■ **Objetivo do exercício**
De acordo com o texto de estudo, por que Petro terá dificuldade para administrar as expectativas de seus apoiadores? Explique em uma a três frases.

■ **Texto de estudo**
'''

É possível que ele tente buscar alianças com governos afins, como o de (Gabriel) Boric no Chile, mas também não está muito claro, porque a política externa não foi um assunto na campanha.

-Boric teve que administrar certas ansiedades da esquerda e neste caso o desafio seria maior, pois seria a primeira vez que a esquerda governaria. Como você vê Petro gerenciando essas ansiedades e como você imagina a relação dele com os movimentos sociais?

-Um dos grandes problemas que o Petro vai ter para administrar essas expectativas é que o setor social é muito desorganizado. Não há sindicatos fortes aqui, exceto talvez o sindicato dos professores, e muitos torcedores do Petro não se sentem representados nem nos sindicatos nem nos movimentos sociais. São setores muito menos orgânicos e isso vai dificultar, de alguma forma, gerenciar as expectativas. Resta saber quanto tempo vai durar o valor simbólico da chegada, que é o que vai gerar entusiasmo generalizado, e quanto disso pode ser capitalizado para traduzi-lo em propostas e programas mais concretos. O Petro tem um histórico de ser um governante que não monta muito bem os times, sempre teve dificuldades. Quando ele estava no gabinete do prefeito (de Bogotá) muitos de seus funcionários renunciaram muito em breve, em parte por causa dessa personalidade complicada. Acho que vai depender muito de como você se cerca e de como você administra esse time, mas o histórico não é muito promissor.

-Do ponto de vista da opinião pública, como o Petro mudou em relação à campanha de 2018?

'''

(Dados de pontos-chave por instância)

'''

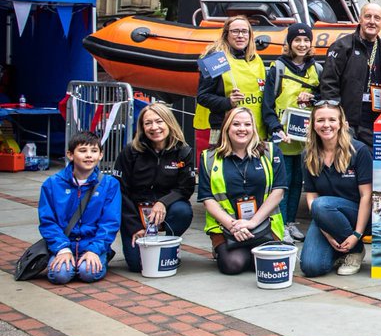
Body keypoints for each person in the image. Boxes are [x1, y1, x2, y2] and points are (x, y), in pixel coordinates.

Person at [198, 107, 286, 276]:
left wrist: (252, 223)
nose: (242, 129)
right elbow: (207, 199)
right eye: (236, 124)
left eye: (247, 124)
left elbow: (278, 191)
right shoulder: (208, 158)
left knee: (268, 262)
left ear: (254, 128)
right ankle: (230, 250)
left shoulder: (271, 151)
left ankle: (253, 250)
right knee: (232, 265)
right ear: (226, 128)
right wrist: (234, 226)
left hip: (264, 224)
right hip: (227, 227)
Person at [112, 103, 195, 272]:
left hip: (167, 209)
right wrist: (134, 226)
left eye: (159, 121)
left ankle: (170, 245)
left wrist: (163, 202)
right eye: (148, 123)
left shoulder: (183, 151)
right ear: (142, 127)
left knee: (182, 211)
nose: (154, 127)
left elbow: (185, 187)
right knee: (138, 266)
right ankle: (141, 236)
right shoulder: (130, 152)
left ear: (169, 123)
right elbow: (119, 191)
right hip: (135, 212)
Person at [299, 103, 373, 277]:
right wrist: (326, 231)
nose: (326, 125)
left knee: (322, 204)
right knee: (311, 267)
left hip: (358, 215)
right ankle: (341, 250)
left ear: (341, 123)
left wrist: (356, 235)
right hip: (324, 214)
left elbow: (367, 196)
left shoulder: (359, 151)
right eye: (320, 120)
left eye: (332, 119)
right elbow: (311, 197)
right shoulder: (308, 154)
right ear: (313, 124)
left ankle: (355, 250)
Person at [263, 23, 321, 242]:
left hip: (304, 138)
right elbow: (267, 105)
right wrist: (275, 129)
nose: (302, 44)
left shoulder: (316, 69)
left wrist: (313, 98)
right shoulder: (278, 68)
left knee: (298, 181)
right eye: (297, 40)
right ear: (288, 43)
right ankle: (281, 224)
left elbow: (323, 95)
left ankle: (291, 222)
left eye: (306, 40)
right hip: (283, 135)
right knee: (283, 181)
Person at [38, 132, 120, 285]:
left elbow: (110, 222)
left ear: (101, 155)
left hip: (92, 243)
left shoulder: (109, 184)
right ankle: (66, 256)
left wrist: (95, 249)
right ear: (70, 154)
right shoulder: (52, 184)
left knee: (88, 273)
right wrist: (62, 248)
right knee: (59, 276)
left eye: (94, 151)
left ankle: (101, 256)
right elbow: (47, 221)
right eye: (83, 151)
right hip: (64, 242)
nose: (89, 156)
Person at [195, 15, 277, 160]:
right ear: (226, 34)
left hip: (254, 131)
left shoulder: (255, 58)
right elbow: (203, 96)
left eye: (244, 32)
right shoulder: (214, 58)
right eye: (235, 31)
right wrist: (228, 102)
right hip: (224, 131)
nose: (240, 36)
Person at [318, 2, 381, 146]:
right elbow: (329, 84)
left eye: (377, 18)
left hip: (374, 123)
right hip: (347, 122)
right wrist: (336, 118)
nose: (372, 21)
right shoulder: (343, 46)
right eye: (368, 16)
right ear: (360, 18)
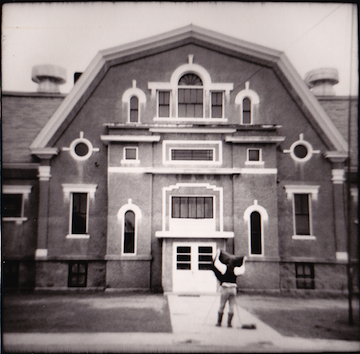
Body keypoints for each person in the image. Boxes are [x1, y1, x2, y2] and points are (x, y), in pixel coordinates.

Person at [212, 249, 247, 328]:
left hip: (225, 288)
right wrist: (244, 261)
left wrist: (217, 254)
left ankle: (219, 323)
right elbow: (243, 270)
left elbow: (216, 263)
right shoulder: (236, 270)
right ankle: (229, 324)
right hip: (233, 289)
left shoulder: (224, 268)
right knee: (231, 306)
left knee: (222, 305)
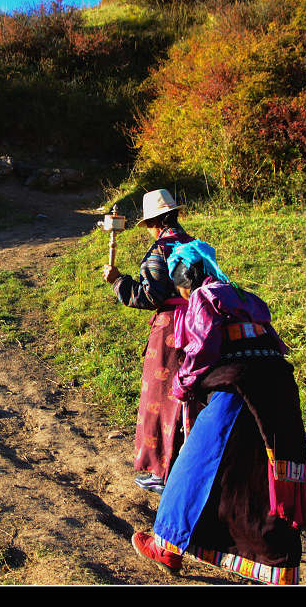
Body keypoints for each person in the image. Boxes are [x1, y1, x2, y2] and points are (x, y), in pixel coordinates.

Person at [129, 239, 306, 585]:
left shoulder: (204, 297)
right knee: (260, 475)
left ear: (189, 274)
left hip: (238, 385)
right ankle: (280, 567)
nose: (182, 294)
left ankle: (166, 544)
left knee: (196, 462)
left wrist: (182, 386)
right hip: (278, 388)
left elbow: (202, 350)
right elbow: (275, 343)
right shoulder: (245, 297)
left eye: (180, 284)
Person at [102, 189, 202, 494]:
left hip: (172, 329)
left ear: (151, 223)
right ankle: (188, 466)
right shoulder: (192, 244)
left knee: (161, 398)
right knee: (190, 396)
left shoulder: (162, 248)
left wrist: (118, 280)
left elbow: (150, 295)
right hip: (199, 323)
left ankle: (161, 470)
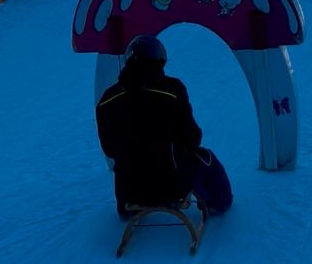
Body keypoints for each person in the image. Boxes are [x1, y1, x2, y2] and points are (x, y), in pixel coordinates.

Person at [96, 34, 233, 218]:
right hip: (171, 186)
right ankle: (219, 204)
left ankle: (130, 206)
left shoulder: (107, 100)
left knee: (126, 162)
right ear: (159, 61)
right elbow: (192, 138)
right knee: (205, 157)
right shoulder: (172, 90)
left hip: (129, 190)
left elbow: (109, 149)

'''

■ **Resposta da tarefa**
O setor social é muito desorganizado. Não há sindicatos fortes, exceto talvez o dos professores, e muitos torcedores de Petro não se sentem representados nem nos sindicatos nem nos movimentos sociais. Por serem setores muito menos orgânicos, fica mais difícil gerenciar essas expectativas.